The fund – jointly financed by WMG and the Blavatnik Family Foundation, the charitable foundation run by WMG vice-chairman Sir Leonard Blavatnik, whose Access Industries is the group’s majority owner – will support individuals and “organisations strengthening education, and promoting equality, opportunity, diversity and inclusion” in the music industry, according to WMG.
Along with the other two major labels, Universal Music and Sony Music, and all major live music industry companies, Warner Music was supporter of #TheShowMustBePaused initiative, which saw the music business come to a halt for on 2 June in solidarity with those protesting for racial justice.
Steve Cooper, CEO of Warner Music Group, says: “This fund will support the extraordinary, dedicated organisations that are on the front lines of the fight against racism and injustice, and that help those in need across the music industry.

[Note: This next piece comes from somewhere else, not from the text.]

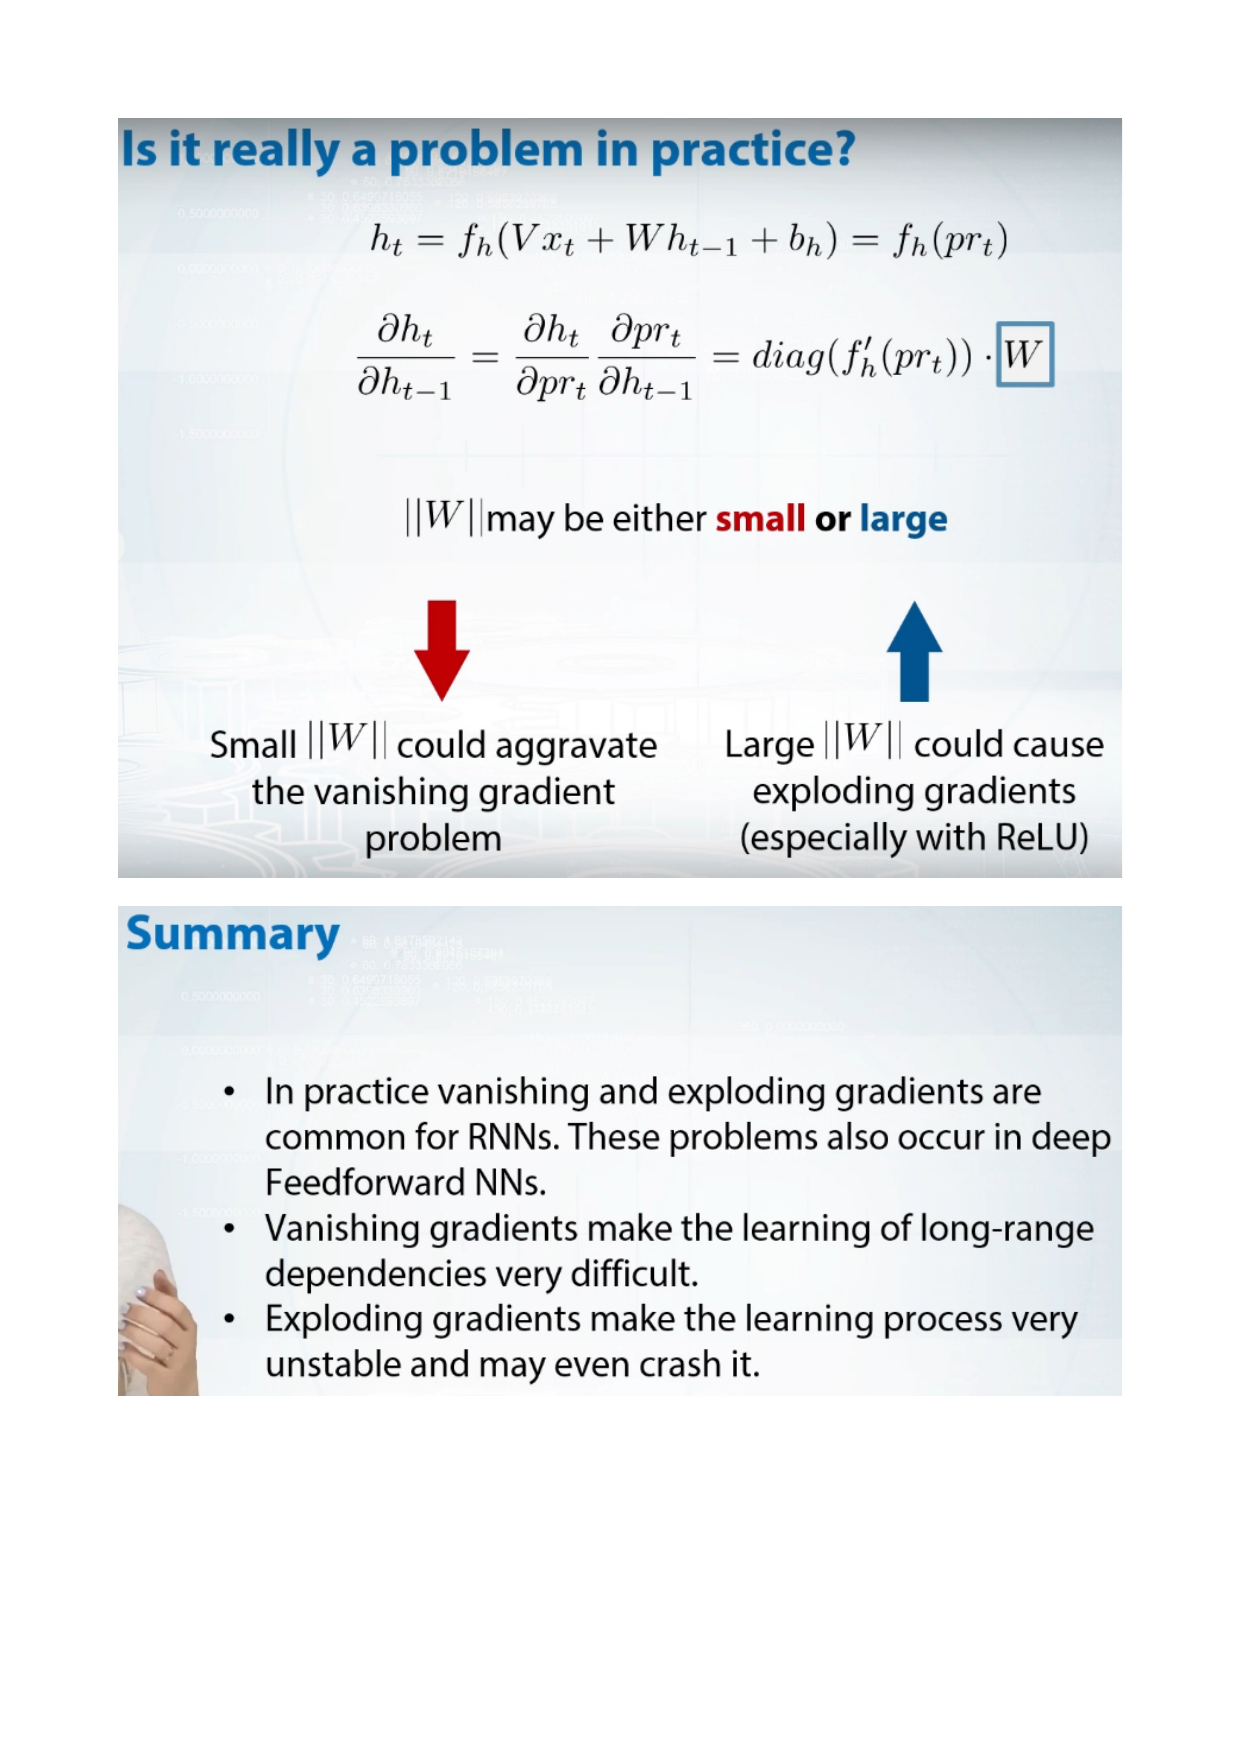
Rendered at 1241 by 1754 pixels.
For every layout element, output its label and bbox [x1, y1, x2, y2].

picture [118, 906, 1123, 1396]
picture [118, 118, 1123, 878]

“This fund will support the extraordinary, dedicated organisations that are on the front lines of the fight against racism and injustice”
“Our advisory panel, which will draw from a diverse cross-section of people from our team and the wider community, will help us be very thoughtful and accountable in how we make an impact. We’re determined to contribute, on a sustained long-term basis, to the effort to bring about real change.”
Today (3 June) also sees WMG’s return to the stock market after nine years, with a previously announced flotation (IPO) on New York’s Nasdaq set to raise nearly $2 billion from the sale of 77m shares for $25 apiece. Blavatnik purchased WMG for $3.3bn in 2011.
In addition to its labels and publishing arm, WMG has multiple live music interests, including concert discovery platform Songkick, Finnish promoter Warner Music Live and management company Umbrella Artists Productions, which it owns with German promoter FKP Scorpio.